:: Your instructions ::
Each record should be given again exactly as it appears, with no image included.

Start of Provided entries

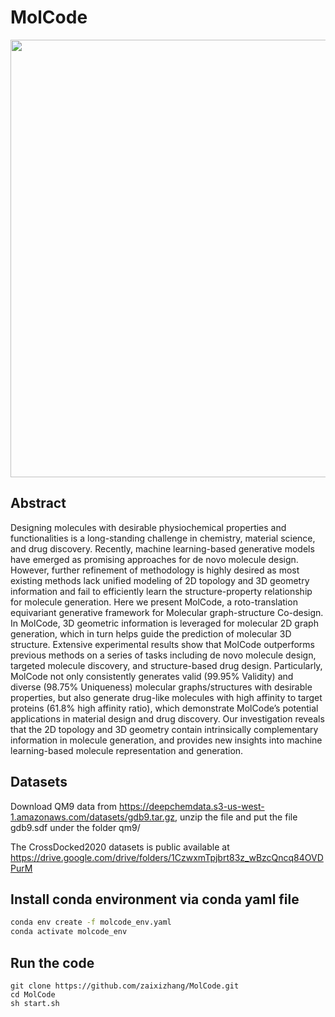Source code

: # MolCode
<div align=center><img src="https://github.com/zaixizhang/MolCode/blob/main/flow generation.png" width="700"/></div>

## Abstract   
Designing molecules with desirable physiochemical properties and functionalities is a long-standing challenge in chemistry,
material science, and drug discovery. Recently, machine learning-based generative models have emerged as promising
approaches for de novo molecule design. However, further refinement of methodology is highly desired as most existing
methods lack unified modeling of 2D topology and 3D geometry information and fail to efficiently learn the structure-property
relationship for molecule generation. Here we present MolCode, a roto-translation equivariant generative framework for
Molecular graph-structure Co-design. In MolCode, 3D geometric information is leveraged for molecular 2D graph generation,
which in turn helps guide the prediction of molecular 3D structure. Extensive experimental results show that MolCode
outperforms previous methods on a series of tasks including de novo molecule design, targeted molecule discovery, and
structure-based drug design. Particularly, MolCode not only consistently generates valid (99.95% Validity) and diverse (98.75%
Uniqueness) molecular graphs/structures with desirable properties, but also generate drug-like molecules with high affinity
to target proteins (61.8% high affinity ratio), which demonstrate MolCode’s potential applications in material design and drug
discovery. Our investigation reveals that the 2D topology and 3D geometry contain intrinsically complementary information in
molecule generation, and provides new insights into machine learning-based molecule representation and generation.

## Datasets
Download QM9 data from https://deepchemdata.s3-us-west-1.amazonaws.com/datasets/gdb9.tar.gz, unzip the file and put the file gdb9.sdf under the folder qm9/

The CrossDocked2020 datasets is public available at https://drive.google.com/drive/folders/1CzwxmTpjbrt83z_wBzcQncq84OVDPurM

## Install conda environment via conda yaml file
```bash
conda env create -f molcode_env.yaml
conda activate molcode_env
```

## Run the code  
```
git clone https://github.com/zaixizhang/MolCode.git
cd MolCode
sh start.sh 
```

End of Provided entries

:: Answer to this task ::
Source code

: # MolCode
<div align=center><img src="https://github.com/zaixizhang/MolCode/blob/main/flow generation.png" width="700"/></div>

## Abstract   
Designing molecules with desirable physiochemical properties and functionalities is a long-standing challenge in chemistry,
material science, and drug discovery. Recently, machine learning-based generative models have emerged as promising
approaches for de novo molecule design. However, further refinement of methodology is highly desired as most existing
methods lack unified modeling of 2D topology and 3D geometry information and fail to efficiently learn the structure-property
relationship for molecule generation. Here we present MolCode, a roto-translation equivariant generative framework for
Molecular graph-structure Co-design. In MolCode, 3D geometric information is leveraged for molecular 2D graph generation,
which in turn helps guide the prediction of molecular 3D structure. Extensive experimental results show that MolCode
outperforms previous methods on a series of tasks including de novo molecule design, targeted molecule discovery, and
structure-based drug design. Particularly, MolCode not only consistently generates valid (99.95% Validity) and diverse (98.75%
Uniqueness) molecular graphs/structures with desirable properties, but also generate drug-like molecules with high affinity
to target proteins (61.8% high affinity ratio), which demonstrate MolCode’s potential applications in material design and drug
discovery. Our investigation reveals that the 2D topology and 3D geometry contain intrinsically complementary information in
molecule generation, and provides new insights into machine learning-based molecule representation and generation.

## Datasets
Download QM9 data from https://deepchemdata.s3-us-west-1.amazonaws.com/datasets/gdb9.tar.gz, unzip the file and put the file gdb9.sdf under the folder qm9/

The CrossDocked2020 datasets is public available at https://drive.google.com/drive/folders/1CzwxmTpjbrt83z_wBzcQncq84OVDPurM

## Install conda environment via conda yaml file
```bash
conda env create -f molcode_env.yaml
conda activate molcode_env
```

## Run the code  
```
git clone https://github.com/zaixizhang/MolCode.git
cd MolCode
sh start.sh 
```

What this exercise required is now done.